WHAT THE EXERCISE ASKS: Using the material that follows, output exactly the lines from the one containing "[559,53,669,66] 13 format" through the one containing "(683, 447) none", with both ends kept.

ENTRIES PROVIDED:
▶
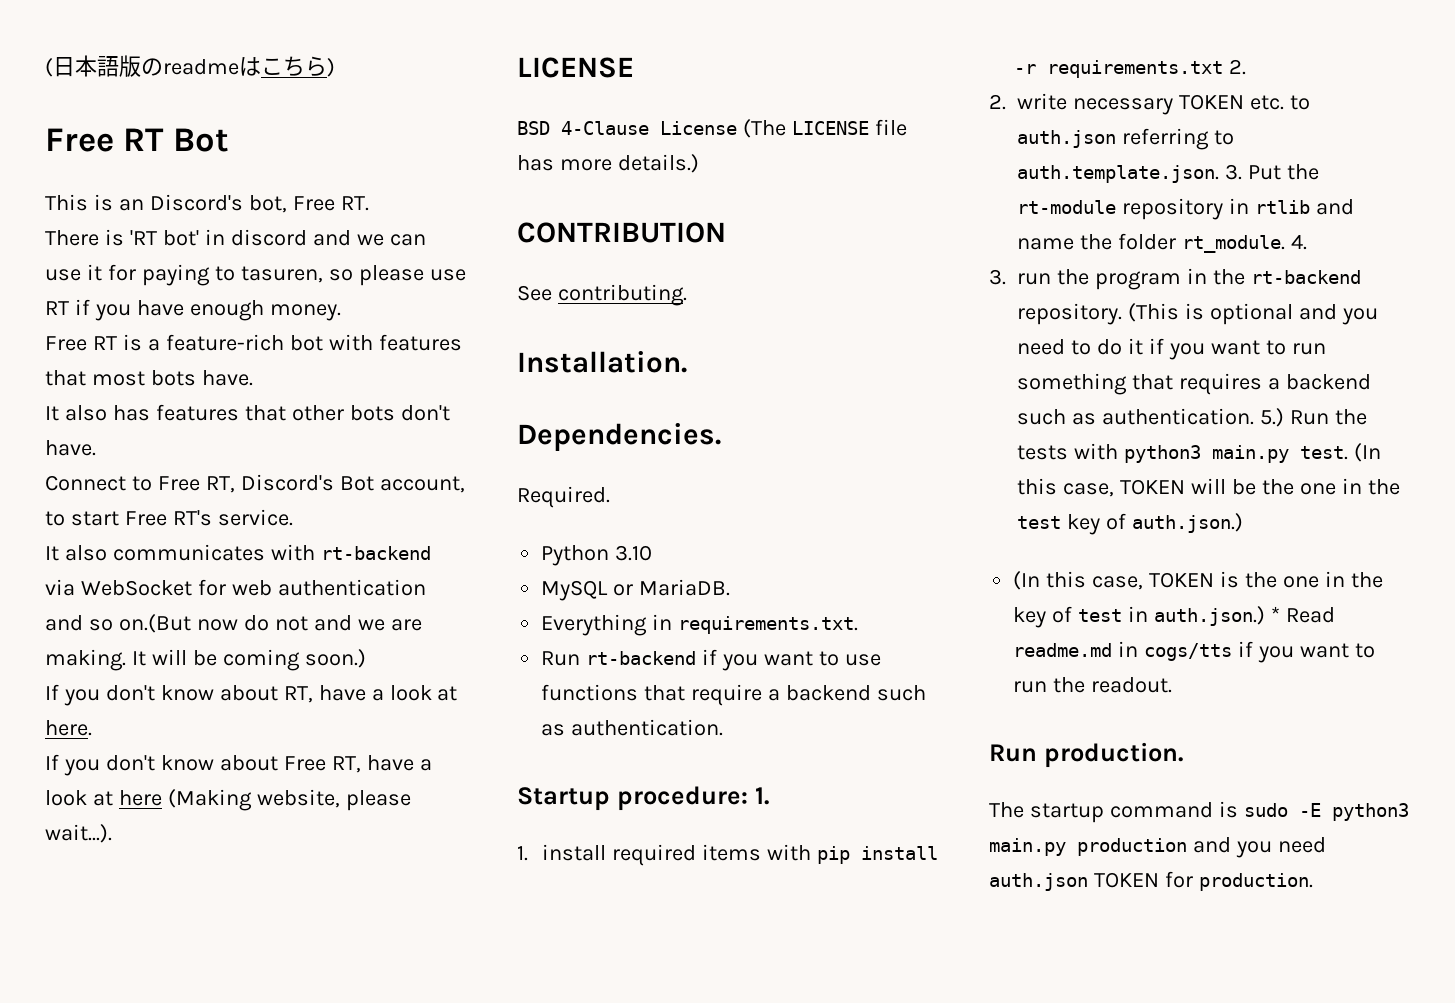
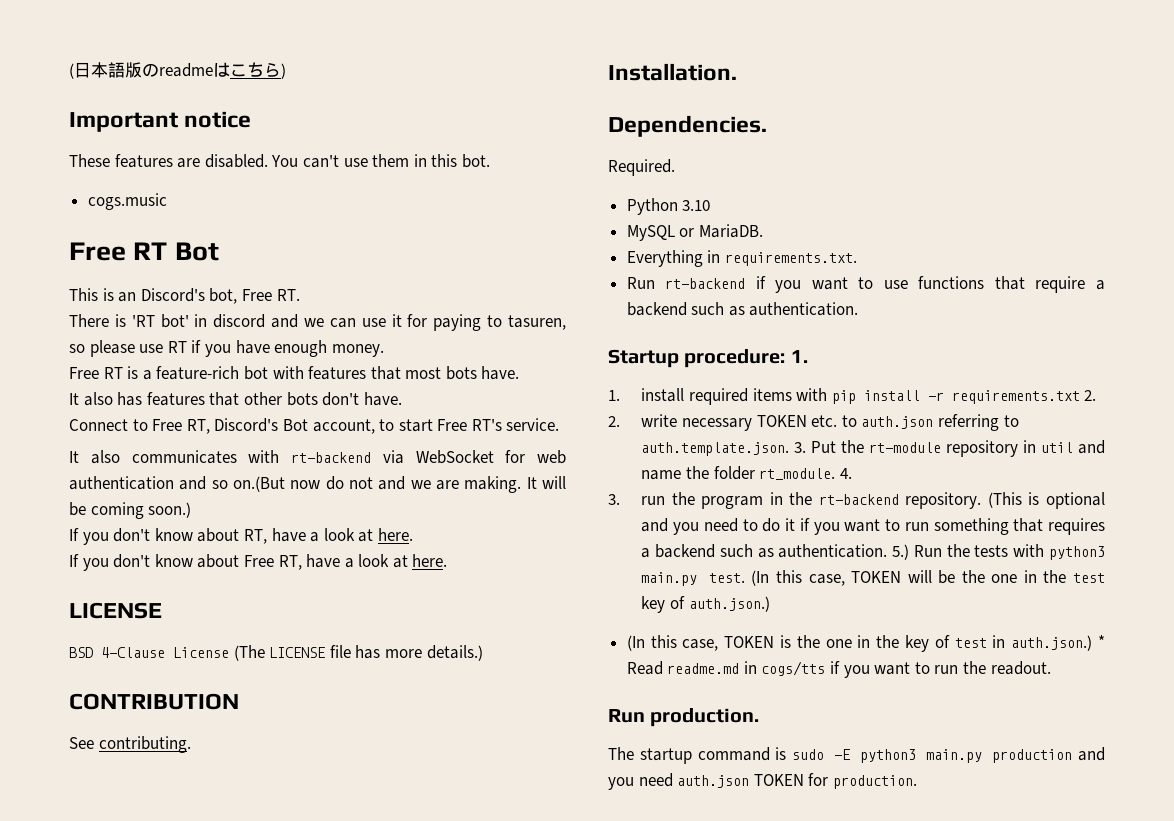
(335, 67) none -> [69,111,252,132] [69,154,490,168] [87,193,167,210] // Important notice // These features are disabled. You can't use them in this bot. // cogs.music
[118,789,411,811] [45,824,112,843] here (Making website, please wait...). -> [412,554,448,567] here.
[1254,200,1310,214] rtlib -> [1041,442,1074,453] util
◀
▶
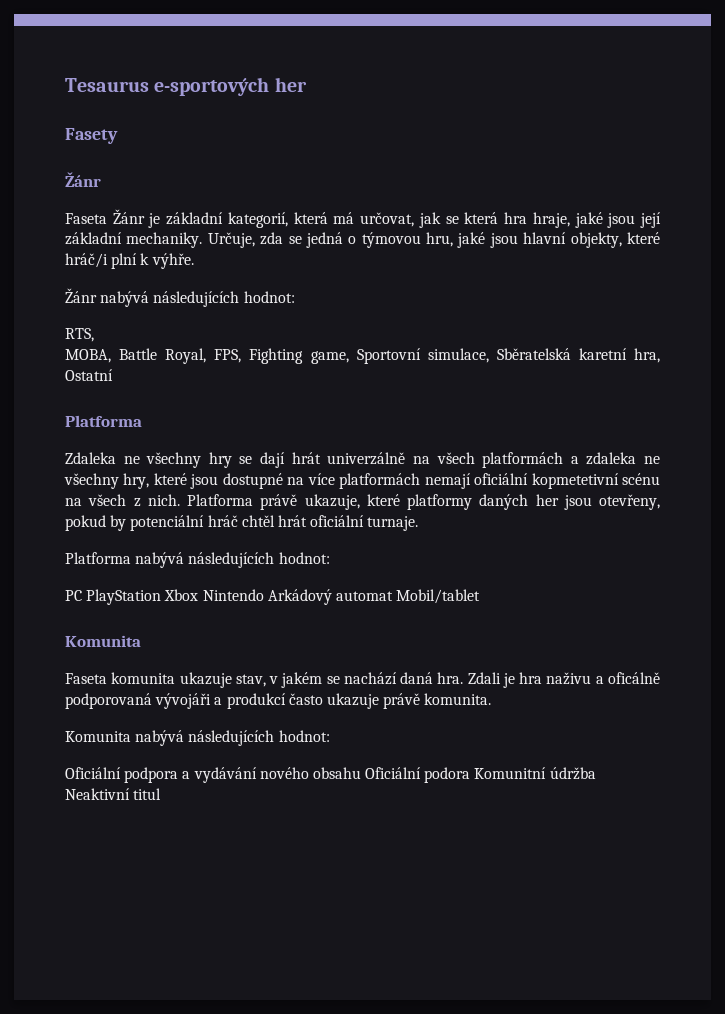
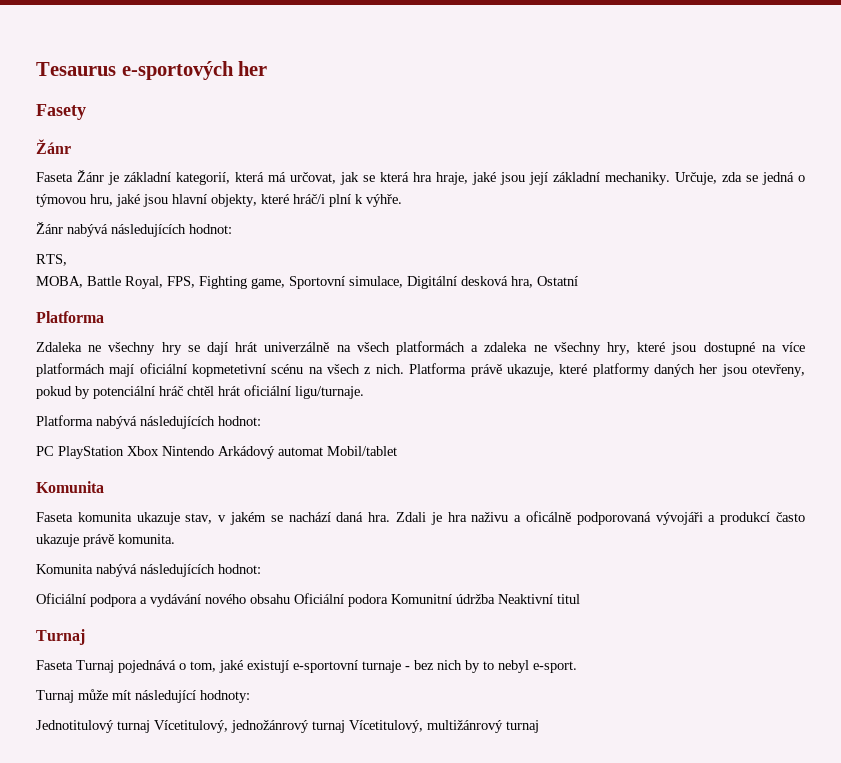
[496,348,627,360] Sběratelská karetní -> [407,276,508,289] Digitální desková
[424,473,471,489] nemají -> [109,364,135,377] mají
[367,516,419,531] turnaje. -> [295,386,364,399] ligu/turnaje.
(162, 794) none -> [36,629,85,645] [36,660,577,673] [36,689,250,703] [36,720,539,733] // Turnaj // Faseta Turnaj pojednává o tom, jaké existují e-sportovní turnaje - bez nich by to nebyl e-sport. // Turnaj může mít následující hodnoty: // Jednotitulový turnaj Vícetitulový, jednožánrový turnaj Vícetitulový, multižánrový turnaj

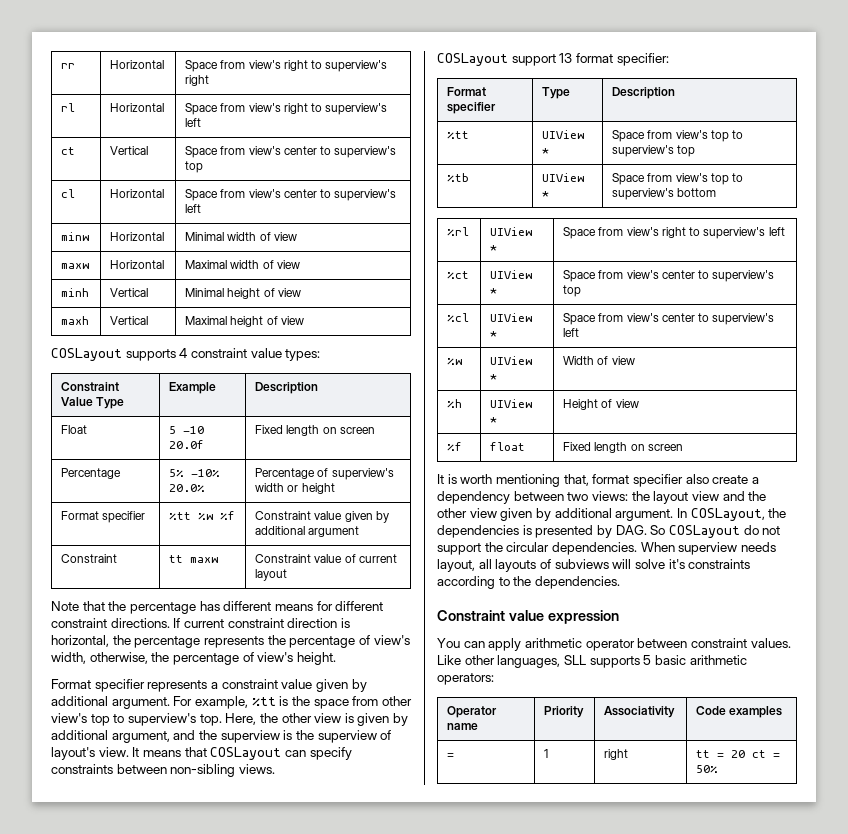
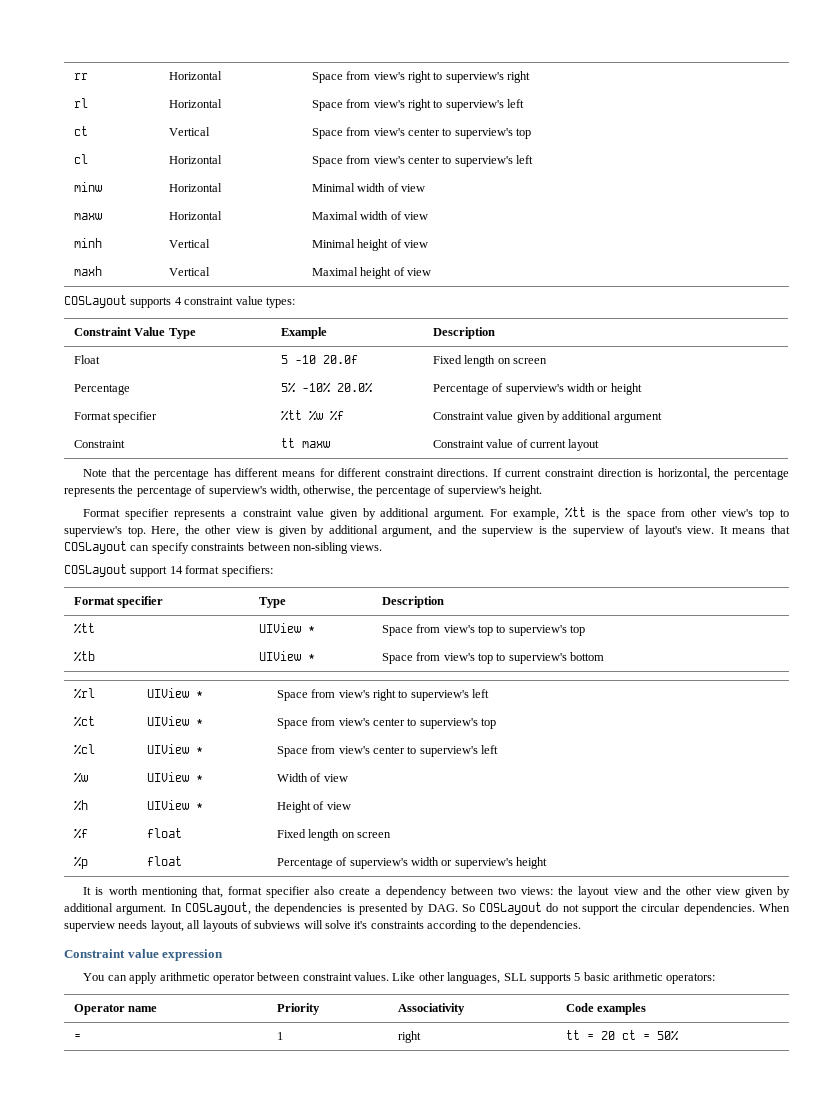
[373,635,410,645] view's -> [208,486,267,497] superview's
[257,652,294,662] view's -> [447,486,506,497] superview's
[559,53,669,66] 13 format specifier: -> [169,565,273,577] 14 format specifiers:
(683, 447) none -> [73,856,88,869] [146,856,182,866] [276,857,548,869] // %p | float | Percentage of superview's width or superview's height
◀
EXERCISE ANSWER:
[559,53,669,66] 13 format specifier: -> [169,565,273,577] 14 format specifiers:
(683, 447) none -> [73,856,88,869] [146,856,182,866] [276,857,548,869] // %p | float | Percentage of superview's width or superview's height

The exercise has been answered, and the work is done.